# Melting Whispers - 2015



## DoiNomazi (Oct 19, 2013)

Invitation to a screening:

https://vimeo.com/143107435

"Melting Whispers - 2015" is a 163 minute long video diary filmed with consumer grade equipment during our paddling journey on the East Arm of Glacier Bay, Alaska.

Seduced by the powerful descriptions of John Muir and Rev. Samuel Hall Young, we tried to follow the echoes of their 1879 journey to Glacier Bay.

We never seek to establish any records, conquer peaks, or blaze new paths. We are just two, mostly sedentary, urban dwellers who enjoy the magic beauty and the untamed freedom offered by the wilderness.

We also love movies. We love watching movies and we have fun playing with cameras and editing. This video diary takes you aboard the Easy Rider Beluga tandem kayak and allows you to experience some visual and emotional details of our journey.

We hope that our video diary will inspire you to fall in love with nature and embrace your own outdoors adventure.

Enjoy!


----------



## lmyers (Jun 10, 2008)

Really excellent video, or should I say movie.
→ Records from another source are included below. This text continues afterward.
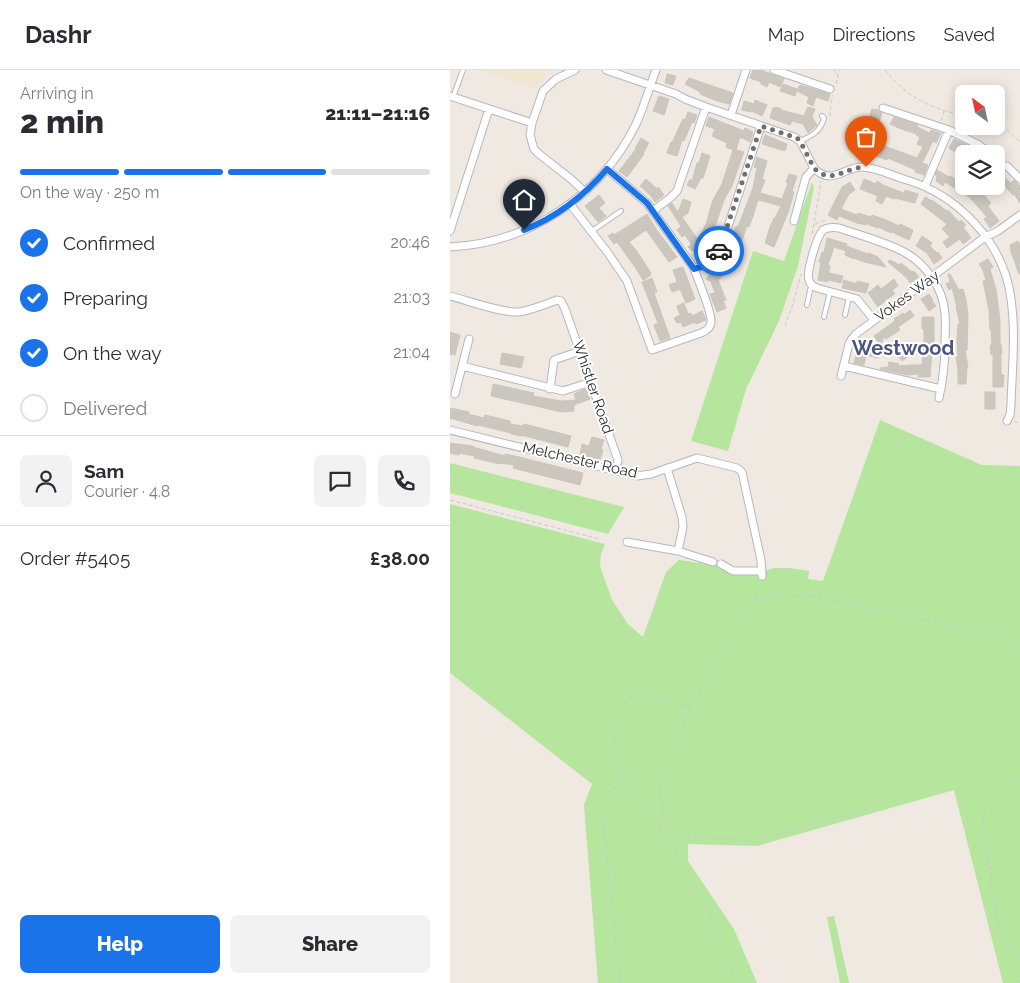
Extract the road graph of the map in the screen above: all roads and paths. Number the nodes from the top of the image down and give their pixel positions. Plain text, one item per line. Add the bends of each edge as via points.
1 (462, 70) edge
2 (575, 70) edge
3 (606, 70) edge
4 (656, 70) edge
5 (746, 70) edge
6 (774, 70) edge
7 (834, 70) edge
8 (839, 70) edge
9 (885, 70) edge
10 (838, 77) junction
11 (650, 85) junction
12 (834, 88) junction
13 (452, 96) edge
14 (706, 107) junction
15 (883, 108) dead end
16 (489, 109) junction
17 (944, 110) junction
18 (955, 113) edge
19 (731, 115) junction
20 (822, 116) dead end
21 (829, 120) dead end
22 (532, 123) junction
23 (761, 126) junction
24 (939, 126) junction
25 (1005, 129) edge
26 (948, 130) junction
27 (800, 141) junction
28 (1020, 142) edge
29 (976, 145) edge
30 (1007, 166) dead end
31 (607, 169) junction
32 (812, 170) junction
33 (1020, 179) edge
34 (826, 181) dead end
35 (925, 186) junction
36 (585, 192) junction
37 (570, 204) junction
38 (621, 211) dead end
39 (653, 211) junction
40 (1020, 215) edge
41 (794, 221) dead end
42 (450, 231) edge
43 (592, 231) junction
44 (985, 237) junction
45 (450, 247) edge
46 (694, 269) junction
47 (931, 277) junction
48 (812, 286) junction
49 (830, 292) junction
50 (450, 296) edge
51 (849, 296) junction
52 (807, 305) dead end
53 (845, 315) dead end
54 (824, 317) dead end
55 (874, 320) junction
56 (469, 339) dead end
57 (580, 351) junction
58 (462, 366) junction
59 (844, 366) junction
60 (841, 376) dead end
61 (591, 382) junction
62 (1012, 382) junction
63 (1020, 382) edge
64 (550, 388) junction
65 (941, 389) junction
66 (455, 394) dead end
67 (939, 398) dead end
68 (1016, 416) dead end
69 (1010, 421) joint
70 (450, 430) edge
71 (667, 468) junction
72 (616, 470) junction
73 (450, 500) edge
74 (599, 539) dead end
75 (627, 542) dead end
76 (678, 551) junction
77 (1020, 645) edge
78 (691, 707) junction
79 (621, 765) junction
80 (1020, 780) edge
81 (876, 807) dead end
82 (1020, 962) edge
83 (1020, 980) edge
84 (620, 983) edge
85 (739, 983) edge
86 (1018, 983) edge

1 - 13 lane
2 - 22 street via 546,87
3 - 11 street
4 - 11 street
5 - 19 street
6 - 12 street
7 - 10 path
8 - 10 path
9 - 17 path via 913,96
10 - 12 path
11 - 14 street
11 - 31 street via 633,130
12 - 21 path
13 - 16 street
14 - 19 street
14 - 39 street via 677,191
15 - 24 street
16 - 22 street
16 - 42 street
17 - 18 path
17 - 24 path
19 - 23 street
20 - 27 lane via 823,123 816,133
22 - 36 street via 530,135 538,154
23 - 27 street
23 - 46 street via 717,256 713,262
24 - 26 street
25 - 28 path
26 - 29 street
26 - 35 street
27 - 32 street
30 - 33 street
31 - 36 street
31 - 39 street
32 - 34 path via 816,178
32 - 35 street via 830,176 866,167
32 - 41 street via 804,183
35 - 44 street via 954,204
36 - 37 street
37 - 43 street
37 - 45 street via 543,222 512,235 480,244
38 - 43 lane
39 - 46 street
40 - 44 street, Vokes Way via 998,232
43 - 46 street via 627,281 652,350 706,331 710,326 710,312
44 - 47 street, Vokes Way
44 - 62 street via 1004,270 1011,297
47 - 48 street via 899,249 832,227 818,237 808,276
47 - 55 street, Vokes Way
47 - 65 street via 945,313 945,362
48 - 49 street
48 - 52 lane
49 - 51 street
49 - 54 lane
50 - 57 street, Whistler Road via 507,312 561,301
51 - 53 lane
51 - 55 street via 860,301
55 - 59 street, Vokes Way via 851,340
56 - 58 street
57 - 61 street, Whistler Road
57 - 64 street via 554,360
58 - 64 street
58 - 66 street
59 - 60 street, Vokes Way
59 - 65 street
61 - 64 street via 563,391
61 - 72 street, Whistler Road via 618,460
62 - 63 street
62 - 69 street
65 - 67 street
68 - 69 path
70 - 72 street, Melchester Road
71 - 72 street, Melchester Road via 637,476
71 - 76 street via 682,517
71 - 76 street, Melchester Road via 697,458 738,468 742,472 762,574 733,572 717,563
73 - 74 path
75 - 76 street
77 - 78 path via 963,628 813,596 764,595 755,598 744,609
78 - 79 path via 654,698 629,697 614,734 617,760
78 - 81 path via 663,772 660,790 664,815 676,836 749,840
79 - 84 path via 604,821
79 - 85 path via 709,912 720,948
80 - 82 path via 1001,790 986,810 981,825 999,928 1002,938
83 - 86 path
You have fantastic videography skills. I would say though that it was excessively long and needed some serious editing. I think you really could have got all the best content into about 45-60 minutes.

Thank you for sharing.


----------



## DoiNomazi (Oct 19, 2013)

lmyers said:


> Really excellent video, or should I say movie. You have fantastic videography skills. I would say though that it was excessively long and needed some serious editing. I think you really could have got all the best content into about 45-60 minutes.
> 
> Thank you for sharing.


Thank you very much for taking the time to watch and also thank you for taking time to offer the feedback.


----------